## EXERCISE REQUIREMENTS
Please transcribe the entries below without changing a single character.

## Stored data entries
*****

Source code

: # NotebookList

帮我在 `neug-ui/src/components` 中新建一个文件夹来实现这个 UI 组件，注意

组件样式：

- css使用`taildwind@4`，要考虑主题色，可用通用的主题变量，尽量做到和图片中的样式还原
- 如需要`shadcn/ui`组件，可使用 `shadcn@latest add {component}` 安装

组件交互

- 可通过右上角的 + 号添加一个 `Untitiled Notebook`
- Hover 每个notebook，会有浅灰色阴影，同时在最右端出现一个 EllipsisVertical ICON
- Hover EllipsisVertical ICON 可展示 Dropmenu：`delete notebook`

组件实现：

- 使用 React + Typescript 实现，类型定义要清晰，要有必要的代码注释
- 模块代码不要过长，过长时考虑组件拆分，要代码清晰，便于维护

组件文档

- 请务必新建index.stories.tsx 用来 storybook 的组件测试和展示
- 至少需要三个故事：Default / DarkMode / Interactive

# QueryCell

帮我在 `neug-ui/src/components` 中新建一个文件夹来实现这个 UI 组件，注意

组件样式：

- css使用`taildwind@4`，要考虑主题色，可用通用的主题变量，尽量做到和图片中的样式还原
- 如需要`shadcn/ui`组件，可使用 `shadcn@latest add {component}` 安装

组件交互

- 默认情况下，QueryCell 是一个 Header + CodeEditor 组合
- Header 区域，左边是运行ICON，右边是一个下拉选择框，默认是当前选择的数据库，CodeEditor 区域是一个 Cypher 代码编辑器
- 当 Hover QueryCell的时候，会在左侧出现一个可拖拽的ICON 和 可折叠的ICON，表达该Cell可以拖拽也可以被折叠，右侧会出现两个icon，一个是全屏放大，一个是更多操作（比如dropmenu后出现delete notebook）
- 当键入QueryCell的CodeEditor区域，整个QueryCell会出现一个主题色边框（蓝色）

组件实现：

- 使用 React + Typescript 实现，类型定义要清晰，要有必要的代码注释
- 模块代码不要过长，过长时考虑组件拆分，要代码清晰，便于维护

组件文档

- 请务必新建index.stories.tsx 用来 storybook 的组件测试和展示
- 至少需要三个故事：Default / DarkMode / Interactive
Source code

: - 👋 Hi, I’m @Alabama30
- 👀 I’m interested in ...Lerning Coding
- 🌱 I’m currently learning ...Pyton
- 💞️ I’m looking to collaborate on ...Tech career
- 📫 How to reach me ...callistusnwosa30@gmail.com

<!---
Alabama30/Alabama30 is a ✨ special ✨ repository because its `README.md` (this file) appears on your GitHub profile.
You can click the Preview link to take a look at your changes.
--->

*****

## ANSWER TO THIS TASK
Source code

: # NotebookList

帮我在 `neug-ui/src/components` 中新建一个文件夹来实现这个 UI 组件，注意

组件样式：

- css使用`taildwind@4`，要考虑主题色，可用通用的主题变量，尽量做到和图片中的样式还原
- 如需要`shadcn/ui`组件，可使用 `shadcn@latest add {component}` 安装

组件交互

- 可通过右上角的 + 号添加一个 `Untitiled Notebook`
- Hover 每个notebook，会有浅灰色阴影，同时在最右端出现一个 EllipsisVertical ICON
- Hover EllipsisVertical ICON 可展示 Dropmenu：`delete notebook`

组件实现：

- 使用 React + Typescript 实现，类型定义要清晰，要有必要的代码注释
- 模块代码不要过长，过长时考虑组件拆分，要代码清晰，便于维护

组件文档

- 请务必新建index.stories.tsx 用来 storybook 的组件测试和展示
- 至少需要三个故事：Default / DarkMode / Interactive

# QueryCell

帮我在 `neug-ui/src/components` 中新建一个文件夹来实现这个 UI 组件，注意

组件样式：

- css使用`taildwind@4`，要考虑主题色，可用通用的主题变量，尽量做到和图片中的样式还原
- 如需要`shadcn/ui`组件，可使用 `shadcn@latest add {component}` 安装

组件交互

- 默认情况下，QueryCell 是一个 Header + CodeEditor 组合
- Header 区域，左边是运行ICON，右边是一个下拉选择框，默认是当前选择的数据库，CodeEditor 区域是一个 Cypher 代码编辑器
- 当 Hover QueryCell的时候，会在左侧出现一个可拖拽的ICON 和 可折叠的ICON，表达该Cell可以拖拽也可以被折叠，右侧会出现两个icon，一个是全屏放大，一个是更多操作（比如dropmenu后出现delete notebook）
- 当键入QueryCell的CodeEditor区域，整个QueryCell会出现一个主题色边框（蓝色）

组件实现：

- 使用 React + Typescript 实现，类型定义要清晰，要有必要的代码注释
- 模块代码不要过长，过长时考虑组件拆分，要代码清晰，便于维护

组件文档

- 请务必新建index.stories.tsx 用来 storybook 的组件测试和展示
- 至少需要三个故事：Default / DarkMode / Interactive
Source code

: - 👋 Hi, I’m @Alabama30
- 👀 I’m interested in ...Lerning Coding
- 🌱 I’m currently learning ...Pyton
- 💞️ I’m looking to collaborate on ...Tech career
- 📫 How to reach me ...callistusnwosa30@gmail.com

<!---
Alabama30/Alabama30 is a ✨ special ✨ repository because its `README.md` (this file) appears on your GitHub profile.
You can click the Preview link to take a look at your changes.
--->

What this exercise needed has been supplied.